Zij mochten echter niet gerechtvaardigd op ontslagname vertrouwen. [geïntimeerden] hadden zich ervan bewust behoren te zijn dat partijen in een onderhandelingssituatie verkeerden en dat het “ja” mogelijk alleen inhield dat [appellant] , zoals hij zelf stelt, het salarisaanbod niet accepteerde. En dat het vervolgens niet op het werk verschijnen ook gezien kon worden als een uiting van onvrede over het verloop van de onderhandelingen en/of het inzetten van een uiterste drukmiddel door [appellant] . Daar komt bij dat alles zich afspeelde in korte tijd -minder dan een dag- en volgde de dag na het gesprek van 1 maart 2021. [geïntimeerden] dienden erop bedacht te zijn dat een dergelijke onderhandelingssituatie stressvol kan zijn voor een werknemer en dat hij in die situatie dingen kan zeggen die hij in werkelijkheid niet meent, of anders bedoelt. Van [geïntimeerden] had daarom verlangd mogen worden dat zij, voordat zij uitgingen van ontslagname, zich er bij [appellant] van vergewist hadden dat zijn antwoord inderdaad inhield dat hij zelf ontslag nam, ook nadat hij op 3 maart 2021 niet op het werk was verschenen. Tijdens de mondelinge behandeling heeft [appellant] nog aangevoerd dat hij in financiële problemen verkeerde en dat [geïntimeerden] dat wisten. Dat is door [geïntimeerden] niet weersproken. Die situatie had voor [geïntimeerden] eens te meer reden behoren te zijn om na te vragen bij [appellant] of hij inderdaad bedoelde direct ontslag te nemen.

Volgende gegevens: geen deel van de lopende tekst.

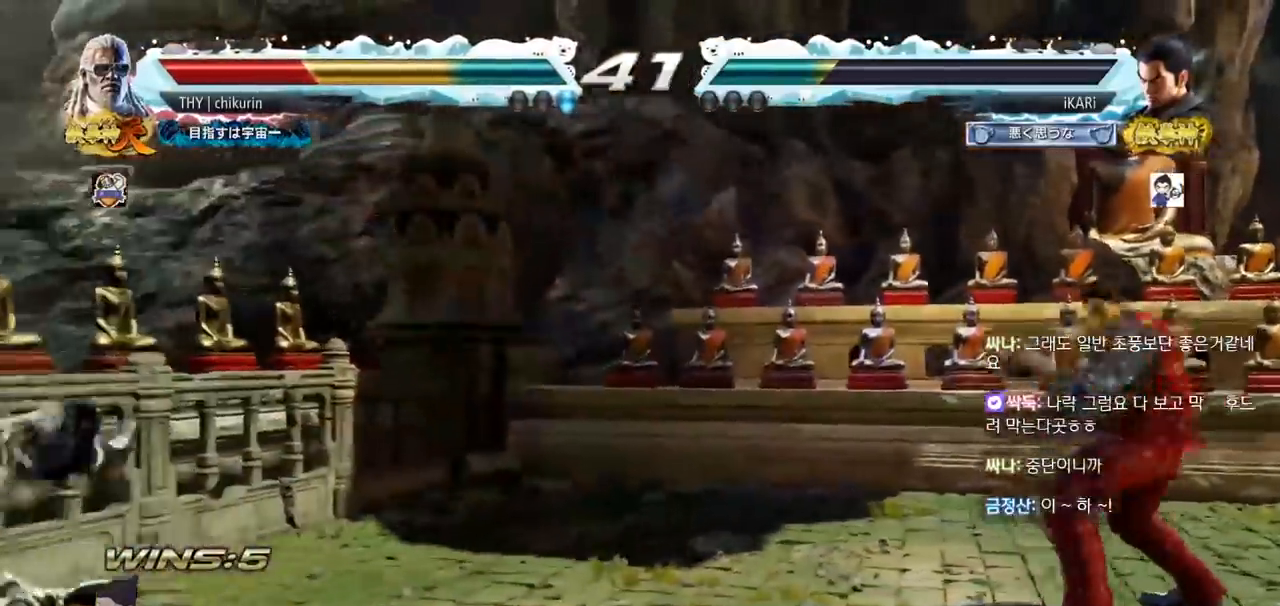
{"buttons": [], "left_stick": "center", "events": [[16, "left_stick", "center"], [66, "left_stick", "down"], [166, "left_stick", "center"], [300, "left_stick", "down-left"], [417, "left_stick", "left"], [483, "left_stick", "center"]]}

[appellant] heeft in beginsel dus een loonvordering jegens [geïntimeerden] op grond van het nog steeds voortduren van de arbeidsverhouding in de functie van haarstylist met een urenomvang van 87,75 uren per maand.
Daarnaast heeft hij aanspraak op uitbetaling van 46,25 aan in 2020 te weinig gewerkte uren, tegen het toen voor hem geldende uurloon, of tegen het uurloon van een haarstylist, als dat hoger lag.
Daarmee staat vast dat [appellant] in ieder geval aanspraak heeft op loon als haarstylist gedurende een periode van zes maanden na 1 maart 2021, op basis van een arbeidsovereenkomst van 87,75 uur per maand.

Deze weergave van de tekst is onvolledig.